Try it:
In the piece on multiplayer politics below, what is named as the best lesson for building your composite potential?

Passage for review:
Start of Block

Last week, while writing a letter to my friend Adam, I stumbled across the Unifying Theory of multiplayer politics: Potential Shaping. In a nutshell, Potential Shaping states that your opponents react to you based on how much of a threat they see you as being, and all multiplayer politics is an attempt to either raise or lower that level of potential threat-ness (both of you and the others) to cause your opponents to act in ways that benefit you.
One of the premiere methods of shaping potential is table talk. Some folks, like Anthony Alongi, hate it; others, like myself, love it. But if your table allows it, talking about people’s decks as the cards hit the table does allow you to change your fellow players’ perception of what is going on.
The one thing I didn’t mention — and it’s very relevant to table talk — is that there are two types of potential threatitude: your current potential and your composite potential.
Your current potential is what you have on the board right now, the style of deck you’re playing, and the number of cards in your hand. It is, essentially, a read of your board position combined with some knowledge of what your deck can do at this moment. This changes from game to game and turn to turn. It’s the primary potential you’re trying to manipulate in
Your composite potential is your overall image among the other players. Do you go for the throat every time? Do you keep your word? Do you lie? This changes slowly, over time, but once established it generally doesn’t change.
The current vs. composite is why, often, players will target better composite players even though their current position is low. If Timmy has twenty elf tokens out on the board but you know that he’s not terribly good and generally won’t attack thanks to the timidity of the novice, you can ignore him and go after Spike, whose current potential is low but whose composite potential in terms of “playing killer decks competently” is pretty high.
The reason I bring this up is that if you’re playing with the same crowd week after week, managing your composite potential is paramount. If they see you as a liar, your words will be useless. If they see you as someone who’s always trying to play them off against each other, they will ignore you.
The best lesson for building your composite potential is, “Don’t lie.” Everything that comes out of your mouth should be the truth. Maybe not all the truth, and certainly not the full story, but don’t claim that you have three Lightning Bolts in hand when you have lands. Don’t claim that you’re not a threat when you’re about to go off with your combo the next turn. Don’t claim that Jamie’s playing combo when he’s not.

End of Block

Available data:
Start of Block

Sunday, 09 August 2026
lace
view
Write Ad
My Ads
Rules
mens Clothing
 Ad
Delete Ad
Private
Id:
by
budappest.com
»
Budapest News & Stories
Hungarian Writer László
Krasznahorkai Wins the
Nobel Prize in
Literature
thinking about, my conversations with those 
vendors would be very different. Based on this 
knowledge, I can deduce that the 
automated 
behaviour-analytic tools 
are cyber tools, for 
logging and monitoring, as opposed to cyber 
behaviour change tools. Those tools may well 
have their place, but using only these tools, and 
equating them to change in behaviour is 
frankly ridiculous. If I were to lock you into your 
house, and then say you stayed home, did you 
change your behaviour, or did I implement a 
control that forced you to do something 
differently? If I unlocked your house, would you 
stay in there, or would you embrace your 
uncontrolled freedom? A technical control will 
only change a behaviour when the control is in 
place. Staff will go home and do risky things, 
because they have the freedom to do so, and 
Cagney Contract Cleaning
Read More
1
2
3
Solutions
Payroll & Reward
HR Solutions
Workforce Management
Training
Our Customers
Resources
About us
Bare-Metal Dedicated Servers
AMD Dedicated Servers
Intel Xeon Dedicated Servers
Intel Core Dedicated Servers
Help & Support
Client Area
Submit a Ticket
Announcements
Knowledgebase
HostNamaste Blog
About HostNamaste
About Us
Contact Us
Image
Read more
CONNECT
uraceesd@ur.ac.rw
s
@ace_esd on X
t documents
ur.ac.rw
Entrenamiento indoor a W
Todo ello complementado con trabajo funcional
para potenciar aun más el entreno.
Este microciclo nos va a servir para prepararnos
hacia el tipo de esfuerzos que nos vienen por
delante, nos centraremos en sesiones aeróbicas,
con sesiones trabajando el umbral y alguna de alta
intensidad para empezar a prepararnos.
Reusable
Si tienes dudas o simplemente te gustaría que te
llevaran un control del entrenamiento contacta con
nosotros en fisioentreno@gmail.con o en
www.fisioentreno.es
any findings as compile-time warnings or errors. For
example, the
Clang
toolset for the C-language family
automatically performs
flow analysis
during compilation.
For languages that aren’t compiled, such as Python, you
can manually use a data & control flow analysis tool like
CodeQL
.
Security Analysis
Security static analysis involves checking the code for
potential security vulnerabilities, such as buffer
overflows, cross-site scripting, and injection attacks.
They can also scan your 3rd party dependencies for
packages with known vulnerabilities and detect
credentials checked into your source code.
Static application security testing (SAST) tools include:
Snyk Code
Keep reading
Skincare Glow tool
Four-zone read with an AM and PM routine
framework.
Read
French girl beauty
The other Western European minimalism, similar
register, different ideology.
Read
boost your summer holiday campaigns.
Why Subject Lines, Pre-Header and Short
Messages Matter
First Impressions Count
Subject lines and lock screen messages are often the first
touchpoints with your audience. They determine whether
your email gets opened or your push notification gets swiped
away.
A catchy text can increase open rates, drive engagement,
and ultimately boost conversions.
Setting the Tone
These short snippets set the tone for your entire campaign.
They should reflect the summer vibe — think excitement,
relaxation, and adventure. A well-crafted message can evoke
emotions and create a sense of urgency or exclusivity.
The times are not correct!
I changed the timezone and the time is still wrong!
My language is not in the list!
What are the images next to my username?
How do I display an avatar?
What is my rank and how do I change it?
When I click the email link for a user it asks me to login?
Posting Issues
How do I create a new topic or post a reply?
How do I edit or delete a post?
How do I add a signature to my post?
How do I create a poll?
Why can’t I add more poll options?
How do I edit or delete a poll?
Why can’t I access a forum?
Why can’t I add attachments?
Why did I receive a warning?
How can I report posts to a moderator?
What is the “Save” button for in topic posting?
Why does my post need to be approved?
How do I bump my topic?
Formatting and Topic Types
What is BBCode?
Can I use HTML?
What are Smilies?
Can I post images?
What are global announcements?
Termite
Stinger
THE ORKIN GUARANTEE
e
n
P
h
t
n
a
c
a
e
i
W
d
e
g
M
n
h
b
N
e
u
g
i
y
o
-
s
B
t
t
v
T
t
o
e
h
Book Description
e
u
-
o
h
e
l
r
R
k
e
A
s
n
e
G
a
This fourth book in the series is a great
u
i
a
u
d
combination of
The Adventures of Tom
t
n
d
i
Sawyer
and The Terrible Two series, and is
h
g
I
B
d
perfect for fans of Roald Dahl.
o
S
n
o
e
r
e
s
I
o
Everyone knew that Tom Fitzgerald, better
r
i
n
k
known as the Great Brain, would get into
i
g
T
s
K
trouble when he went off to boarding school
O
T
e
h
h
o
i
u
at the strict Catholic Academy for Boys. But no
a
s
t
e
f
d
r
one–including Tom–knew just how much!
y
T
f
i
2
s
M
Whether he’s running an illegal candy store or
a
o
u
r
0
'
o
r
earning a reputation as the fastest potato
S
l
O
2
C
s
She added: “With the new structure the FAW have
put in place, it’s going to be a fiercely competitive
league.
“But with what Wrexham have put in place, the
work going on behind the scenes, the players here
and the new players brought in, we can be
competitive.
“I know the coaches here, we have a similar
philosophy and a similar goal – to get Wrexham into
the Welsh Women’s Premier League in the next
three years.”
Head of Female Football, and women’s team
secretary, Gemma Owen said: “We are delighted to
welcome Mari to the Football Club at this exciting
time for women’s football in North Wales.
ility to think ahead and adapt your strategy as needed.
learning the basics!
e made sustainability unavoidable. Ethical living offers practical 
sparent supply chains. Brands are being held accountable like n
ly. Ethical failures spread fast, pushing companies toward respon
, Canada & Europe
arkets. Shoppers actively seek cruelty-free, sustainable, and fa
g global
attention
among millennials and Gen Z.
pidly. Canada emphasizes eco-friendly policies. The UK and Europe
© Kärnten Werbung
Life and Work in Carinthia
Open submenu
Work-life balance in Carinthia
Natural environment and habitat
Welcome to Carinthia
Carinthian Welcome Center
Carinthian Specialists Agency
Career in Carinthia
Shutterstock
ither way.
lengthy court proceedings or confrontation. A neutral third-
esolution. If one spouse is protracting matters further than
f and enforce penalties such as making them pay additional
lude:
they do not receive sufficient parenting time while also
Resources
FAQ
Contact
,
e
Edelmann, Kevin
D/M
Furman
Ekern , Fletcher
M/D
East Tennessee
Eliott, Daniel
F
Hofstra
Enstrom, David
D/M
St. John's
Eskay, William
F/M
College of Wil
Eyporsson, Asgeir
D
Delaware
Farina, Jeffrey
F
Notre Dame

End of Block

Output of the task:
"Don't lie."